Miranda<miguel.mirandag@xxxxxxxxx> wrote:
Well, i just didnt explain in detail, what i have is just the 16897
directory where i was storing the database, i tried just copying the
files but it didnt work,
should it be posible to import this database is any way?
Nope, you need the whole data directory.

What I don't get is this: you said your CPU died. For me that's the processor or maybe some interpret that as the main board. So why don't you grab the harddisk from that server and plug it into the new one? Maybe something might be corrupt due to the failure, but most of the data should be on the disk (unless you use disks which lie about fsync). Yep - another reason why one has at least a daily backup (in my case 2 replicas for every production server I run. I never had a major failure in over 15 years - knock on wood - but if that happens I don't lose a heck of a lot due to the backups and slony replicas)


Uwe

For smaller databases, I run nightly pg_dumps to a file with the day of the week number appended to the dump file. This way my nightly backups grab the day's changes and my database sits in a nice plain text file.

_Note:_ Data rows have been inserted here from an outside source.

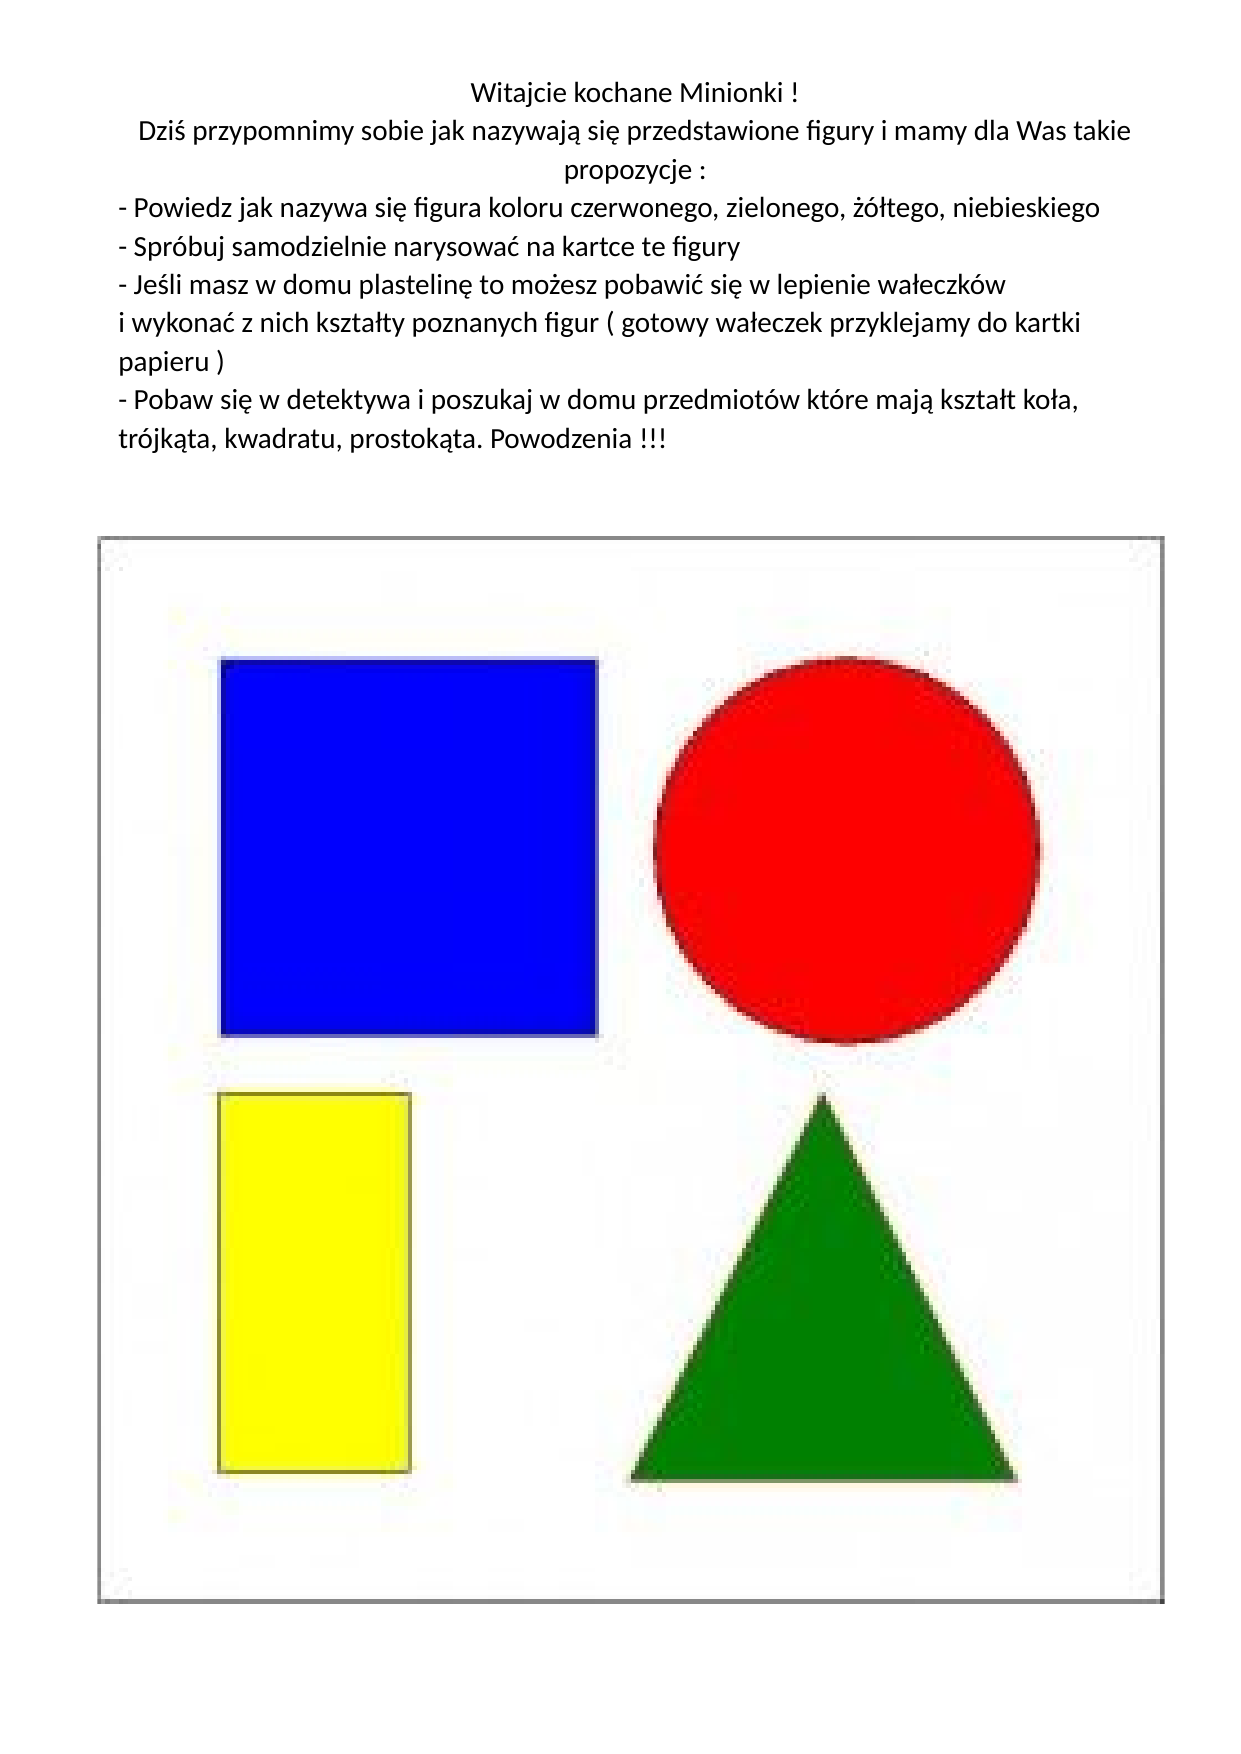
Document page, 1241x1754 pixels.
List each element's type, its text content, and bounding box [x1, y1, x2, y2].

text - Spróbuj samodzielnie narysować na kartce te figury [118, 228, 1152, 263]
text - Powiedz jak nazywa się figura koloru czerwonego, zielonego, żółtego, niebieskiego [118, 189, 1152, 225]
text - Pobaw się w detektywa i poszukaj w domu przedmiotów które mają kształt koła, trójkąta, kwadratu, prostokąta. Powodzenia !!! [118, 381, 1152, 455]
text Witajcie kochane Minionki ! [118, 74, 1152, 109]
text i wykonać z nich kształty poznanych figur ( gotowy wałeczek przyklejamy do kartki papieru ) [118, 304, 1152, 378]
text - Jeśli masz w domu plastelinę to możesz pobawić się w lepienie wałeczków [118, 266, 1152, 302]
text Dziś przypomnimy sobie jak nazywają się przedstawione figury i mamy dla Was takie propozycje : [118, 112, 1152, 186]
picture [97, 536, 1165, 1604]
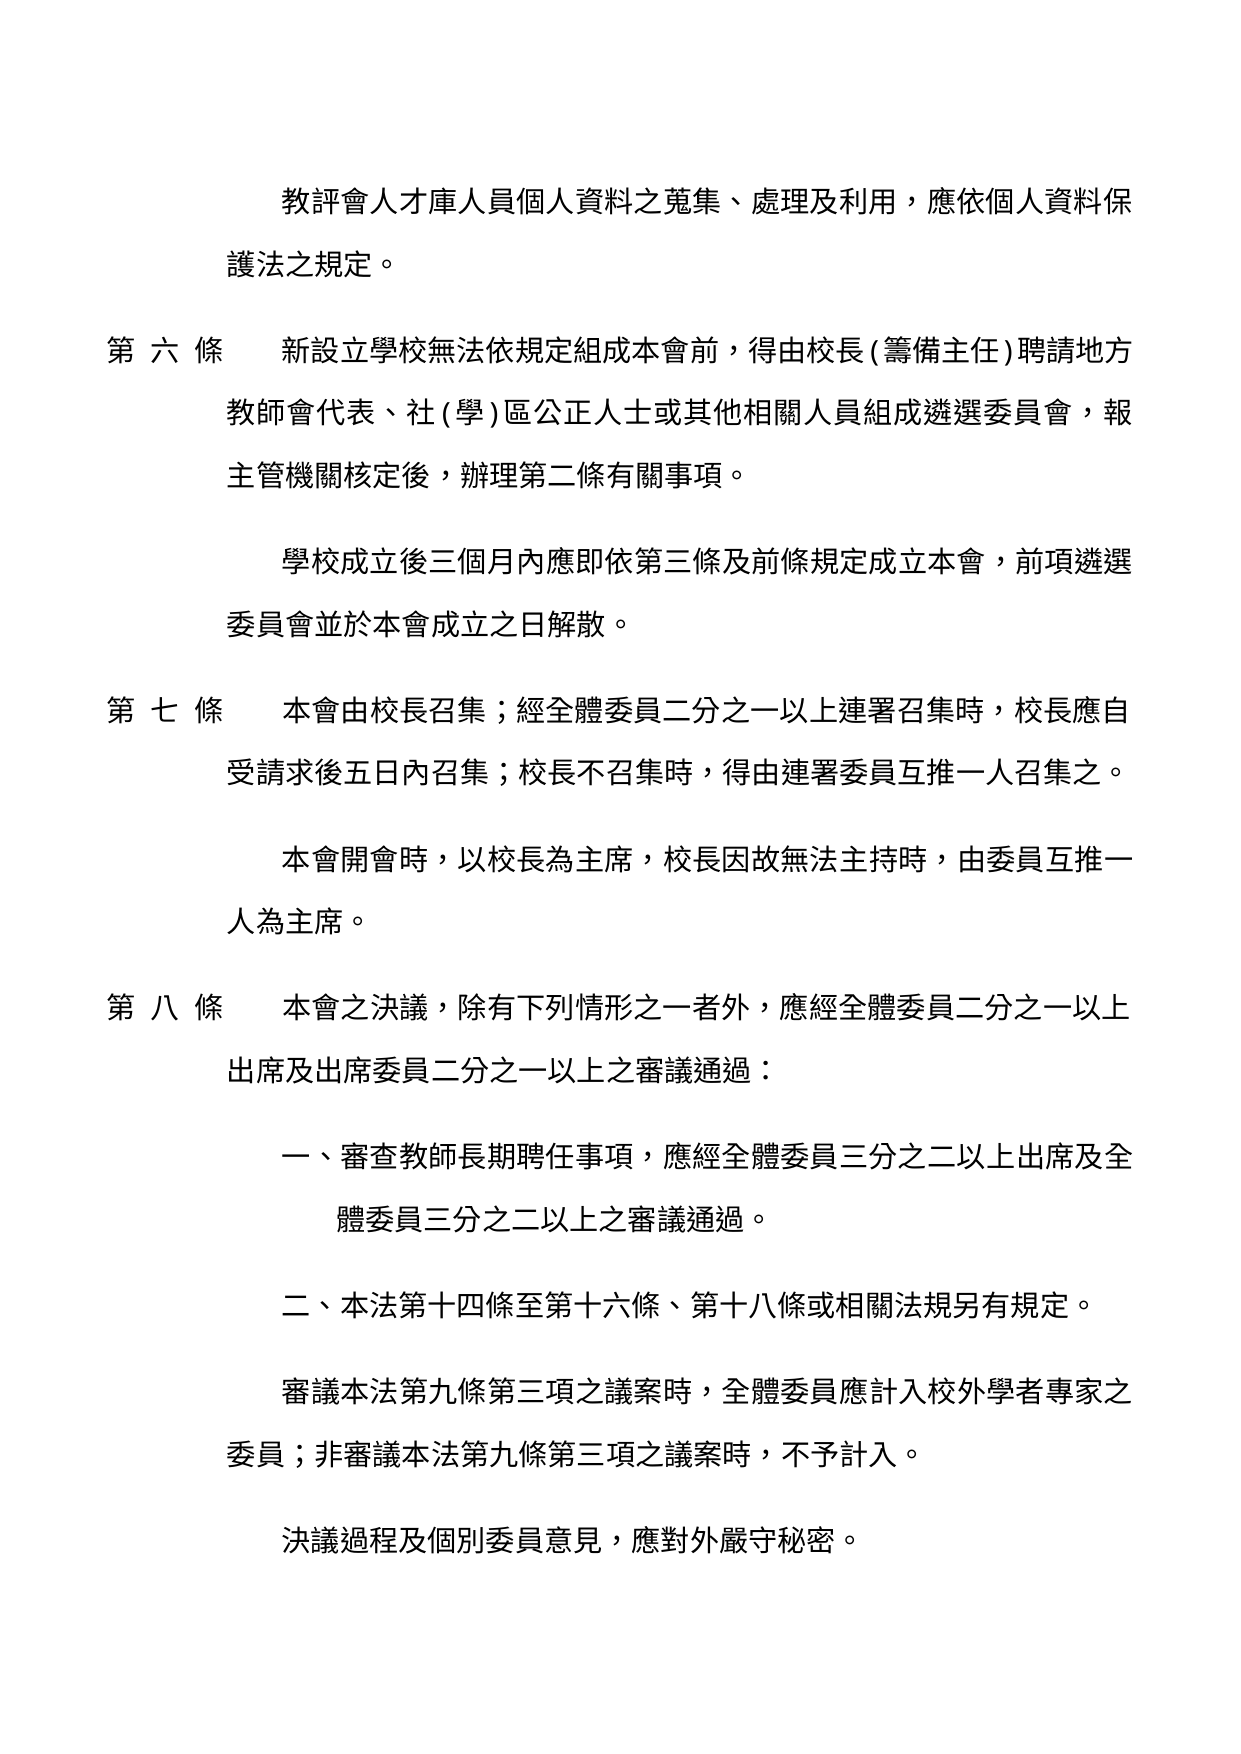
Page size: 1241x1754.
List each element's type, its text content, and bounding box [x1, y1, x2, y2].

text 第 八 條 本會之決議，除有下列情形之一者外，應經全體委員二分之一以上出席及出席委員二分之一以上之審議通過： [106, 964, 1134, 1089]
text 學校成立後三個月內應即依第三條及前條規定成立本會，前項遴選委員會並於本會成立之日解散。 [227, 518, 1134, 643]
text 本會開會時，以校長為主席，校長因故無法主持時，由委員互推一人為主席。 [227, 816, 1134, 941]
text 審議本法第九條第三項之議案時，全體委員應計入校外學者專家之委員；非審議本法第九條第三項之議案時，不予計入。 [227, 1348, 1134, 1473]
text 決議過程及個別委員意見，應對外嚴守秘密。 [227, 1497, 1134, 1559]
text 二、本法第十四條至第十六條、第十八條或相關法規另有規定。 [281, 1262, 1134, 1324]
text 第 七 條 本會由校長召集；經全體委員二分之一以上連署召集時，校長應自受請求後五日內召集；校長不召集時，得由連署委員互推一人召集之。 [106, 667, 1134, 792]
text 一、審查教師長期聘任事項，應經全體委員三分之二以上出席及全體委員三分之二以上之審議通過。 [281, 1113, 1134, 1238]
text 教評會人才庫人員個人資料之蒐集、處理及利用，應依個人資料保護法之規定。 [227, 158, 1134, 283]
text 第 六 條 新設立學校無法依規定組成本會前，得由校長(籌備主任)聘請地方教師會代表、社(學)區公正人士或其他相關人員組成遴選委員會，報主管機關核定後，辦理第二條有關事項。 [106, 307, 1134, 494]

For larger databases, I either stop PostgreSQL and rsync *all* the Postgres files then restart or, if stopping isn't an option, use LVM and make snapshots.

A third option is to have PostgreSQL sit on a DRBD partition. However, if the DRBD link is only 1 GBit, it will be noticeably slower on writes, but if that's okay it can be a solution useful for more than just PostgreSQL.

A few options for people who feel replication is not feasible. :) Of course, when you can, it is the best option. You never lose anything that way.